Because Google Music is based on your login, you can it running on multiple computers. Google Music will simply omit duplicates – if the metadata is identical.

And you can also run up to three accounts from the same Google Music Manager application. So your family can also get in the game. To change accounts, Click the Music Manager Headphones icon, select the ‘Advanced’ tab, and click ‘Sign Out.’ The sign-in screen will reappear.

5. Go mobile


Once all your music is added, you can stream it from the website itself, or you can stream from your mobile device. Download the Google Music app from the Android marketplace, and then log in. Now you can stream your entire music library over Wi-Fi, 3G or 4G.  There are a few third party Google Music apps like GMusic, and GoMusic, but there is no official App from Google.  But being that they have been vetted by Apple, they should be fine, at least until Apple changes their mind and strips them from the AppStore (it wouldn’t be the first time).

6. Buy and Try

Google has also added a music store, allowing users to buy new music and discover new artists through its free program as well. Click on the Shop Android Marketplace button, and search for the artist or songs you want. Once you find a song or album you want to buy, click purchase, enter your credit card information and purchase to complete. Your song or album will then be downloaded to your hard drive and will be available immediately in the cloud.

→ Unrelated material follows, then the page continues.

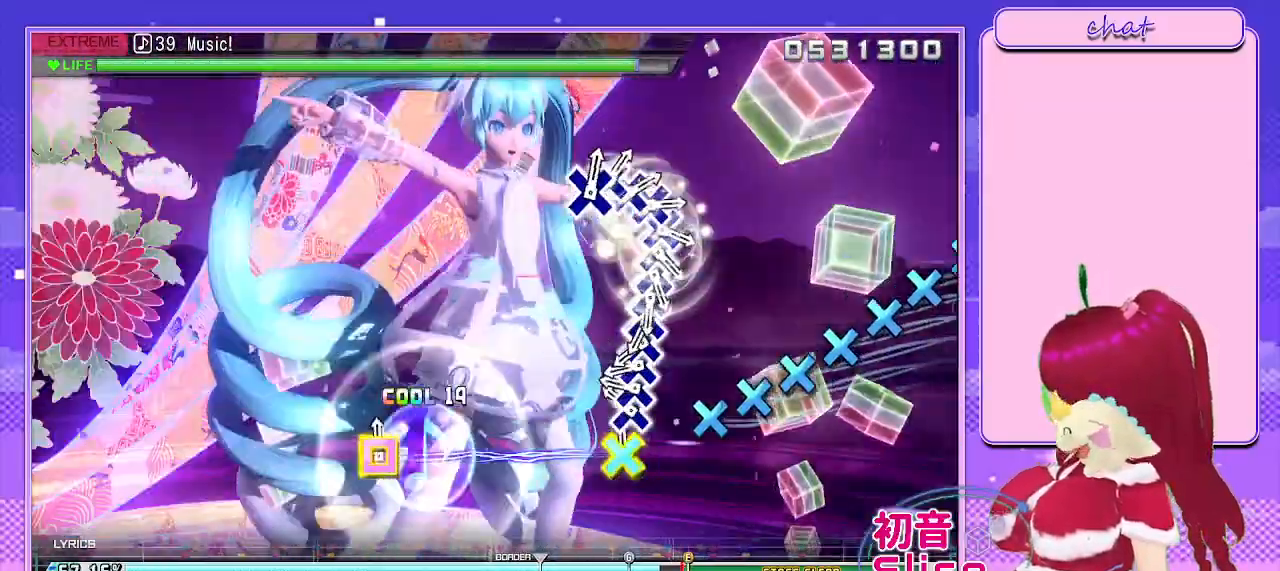
{"dt_ms": 500, "buttons": ["CROSS"], "left_stick": "center", "right_stick": "center", "events": [[17, "CROSS", "down"], [17, "SQUARE", "down"], [133, "CROSS", "up"], [133, "SQUARE", "up"], [183, "L2", "up"], [250, "CROSS", "down"], [333, "DPAD_DOWN", "down"], [400, "CROSS", "up"], [483, "CROSS", "down"], [500, "DPAD_DOWN", "up"]]}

Google also offers free titles from named artists that you can add to your library. Look in the upper right hand corner of the Google Music interface, and you’ll see a rectangular button that says “Add to my library.” Click on that and you will go to featured songs and artists in the Exclusive Music section.  Fromt here, click on “free” next to any song and download.

7. Spread the word

Google also allows the sharing of full songs that you have purchased from Google Music. Simply click on a song, then Share Song and add a personal message. Please note that songs added from your PC or not purchased from Google Music will only share a 30 second clip.

8. Go downtown

Finally, say you bought a song at work and you want to listen to it at home. Simple enough, just open Music Manager and click Download Music Purchases. Songs will be downloaded immediately.